**SOURCE MATERIAL**
######
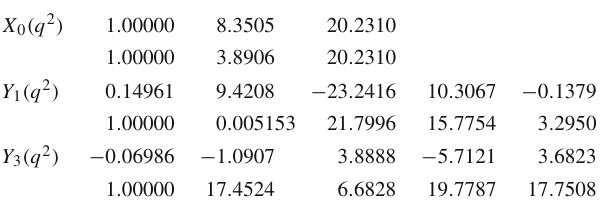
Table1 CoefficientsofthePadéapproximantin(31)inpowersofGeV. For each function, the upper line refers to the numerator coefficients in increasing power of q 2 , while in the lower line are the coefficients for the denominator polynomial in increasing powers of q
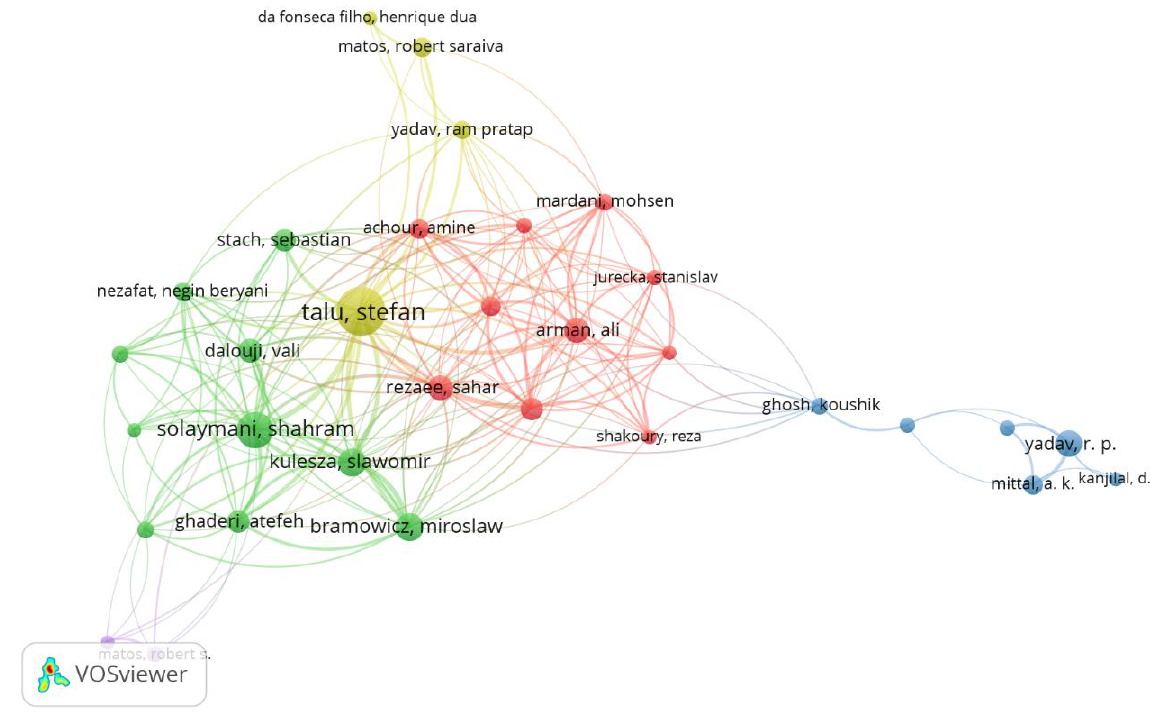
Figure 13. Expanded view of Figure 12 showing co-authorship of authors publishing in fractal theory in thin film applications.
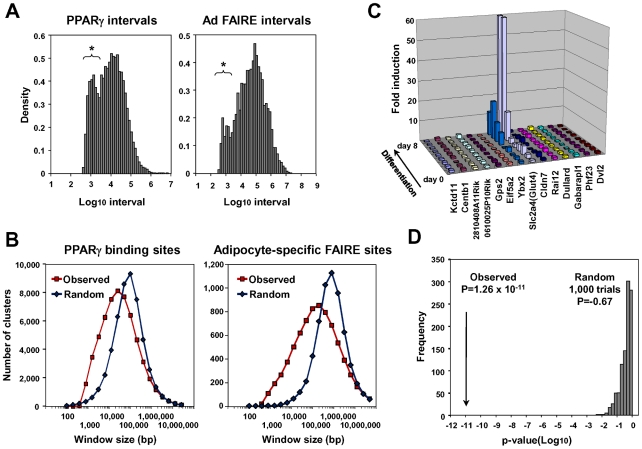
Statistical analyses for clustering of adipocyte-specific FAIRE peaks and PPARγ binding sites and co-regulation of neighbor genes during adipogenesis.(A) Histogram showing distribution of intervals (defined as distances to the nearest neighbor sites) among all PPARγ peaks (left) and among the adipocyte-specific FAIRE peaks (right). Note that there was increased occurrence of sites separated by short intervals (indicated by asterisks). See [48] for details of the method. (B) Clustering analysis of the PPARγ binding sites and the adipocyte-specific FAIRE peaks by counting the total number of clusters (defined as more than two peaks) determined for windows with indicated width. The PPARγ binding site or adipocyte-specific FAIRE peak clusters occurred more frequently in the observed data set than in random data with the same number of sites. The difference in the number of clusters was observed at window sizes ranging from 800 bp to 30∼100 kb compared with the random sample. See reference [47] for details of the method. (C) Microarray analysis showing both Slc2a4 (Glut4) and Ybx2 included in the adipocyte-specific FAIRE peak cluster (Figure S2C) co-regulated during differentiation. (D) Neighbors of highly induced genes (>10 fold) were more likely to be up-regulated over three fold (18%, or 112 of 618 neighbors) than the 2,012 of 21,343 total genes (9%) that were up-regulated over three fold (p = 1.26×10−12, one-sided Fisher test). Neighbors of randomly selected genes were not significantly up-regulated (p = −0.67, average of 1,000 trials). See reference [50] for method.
######
Copy the data above line for line, skipping every picture.

**RESPONSE**
Table1 CoefficientsofthePadéapproximantin(31)inpowersofGeV. For each function, the upper line refers to the numerator coefficients in increasing power of q 2 , while in the lower line are the coefficients for the denominator polynomial in increasing powers of q
Figure 13. Expanded view of Figure 12 showing co-authorship of authors publishing in fractal theory in thin film applications.
Statistical analyses for clustering of adipocyte-specific FAIRE peaks and PPARγ binding sites and co-regulation of neighbor genes during adipogenesis.(A) Histogram showing distribution of intervals (defined as distances to the nearest neighbor sites) among all PPARγ peaks (left) and among the adipocyte-specific FAIRE peaks (right). Note that there was increased occurrence of sites separated by short intervals (indicated by asterisks). See [48] for details of the method. (B) Clustering analysis of the PPARγ binding sites and the adipocyte-specific FAIRE peaks by counting the total number of clusters (defined as more than two peaks) determined for windows with indicated width. The PPARγ binding site or adipocyte-specific FAIRE peak clusters occurred more frequently in the observed data set than in random data with the same number of sites. The difference in the number of clusters was observed at window sizes ranging from 800 bp to 30∼100 kb compared with the random sample. See reference [47] for details of the method. (C) Microarray analysis showing both Slc2a4 (Glut4) and Ybx2 included in the adipocyte-specific FAIRE peak cluster (Figure S2C) co-regulated during differentiation. (D) Neighbors of highly induced genes (>10 fold) were more likely to be up-regulated over three fold (18%, or 112 of 618 neighbors) than the 2,012 of 21,343 total genes (9%) that were up-regulated over three fold (p = 1.26×10−12, one-sided Fisher test). Neighbors of randomly selected genes were not significantly up-regulated (p = −0.67, average of 1,000 trials). See reference [50] for method.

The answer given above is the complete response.